Dr. Wood and colleagues assessed immunogenicity and safety in a trial that randomized healthy newborns >36 weeks’ gestation within 120 hours of birth to GlaxoSmithKline’s 3-component acellular pertussis vaccine and hepatitis B vaccine (aP vaccine group; n=221) vs. the hepatitis B vaccine alone (control group; n=219).
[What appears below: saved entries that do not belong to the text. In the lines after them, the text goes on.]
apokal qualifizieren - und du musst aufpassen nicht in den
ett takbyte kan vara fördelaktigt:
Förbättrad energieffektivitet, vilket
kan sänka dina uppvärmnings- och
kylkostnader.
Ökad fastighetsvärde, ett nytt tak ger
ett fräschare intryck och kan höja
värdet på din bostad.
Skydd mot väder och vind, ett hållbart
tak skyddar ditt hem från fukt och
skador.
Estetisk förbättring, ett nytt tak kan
All participants received routine hexavalent combination vaccine including DTaP, Haemophilus influenza type b (Hib), hepatitis B vaccine, and polio antigens at 6 weeks, 4 months, and 6 months; in addition, pneumococcal vaccines were administered at 6 weeks, 4 months, and 6 months, and the rotavirus vaccine at 6 weeks and 4 months.
The majority of mothers had not received Tdap vaccine (n=308), while 90 had received the vaccine within 5 years of delivery and prior to pregnancy.
Researchers measured IgG antibody responses to pertussis toxoid (PT), pertactin (PRN) and filamentous hemagglutinin (FHA) in mothers at time of delivery and in infants at Weeks 6 and 10, and Months 6 and 8. The a priori primary outcome variable was detectable PT and PRN at Week 10.
Data showed that detectable PT was 93.2% at Week 10 for the aP vaccine group vs. 50.8% for the control group. For the maternal TdaP vaccine group, PT was 91.5% vs. 61.4% and, for no maternal TdaP vaccine, 93.7% vs. 47.7%. Antibody responses to PRN were higher at 10 weeks for the aP vaccines vs. the control group.
The team reported no vaccine-related serious adverse events occurred, with comparable reactogenicity profiles between the aP and control groups.
Dr. Wood presented five key study findings: 1) significantly higher pertussis antibody levels in infants by 10 weeks of age; 2) a trend to higher pertussis antibody levels by 6 weeks of age; 3) vaccine administration is safe; 4) higher maternal antibody results in lower postprimary infant responses, similar to what has been observed in other studies, with the vaccine reducing the impact of the maternal antibody; and 5) evidence of interference to concomitant antigen responses.
“Birth aP vaccine offers additional protection in the absence of maternal Tdap vaccination,” he concluded.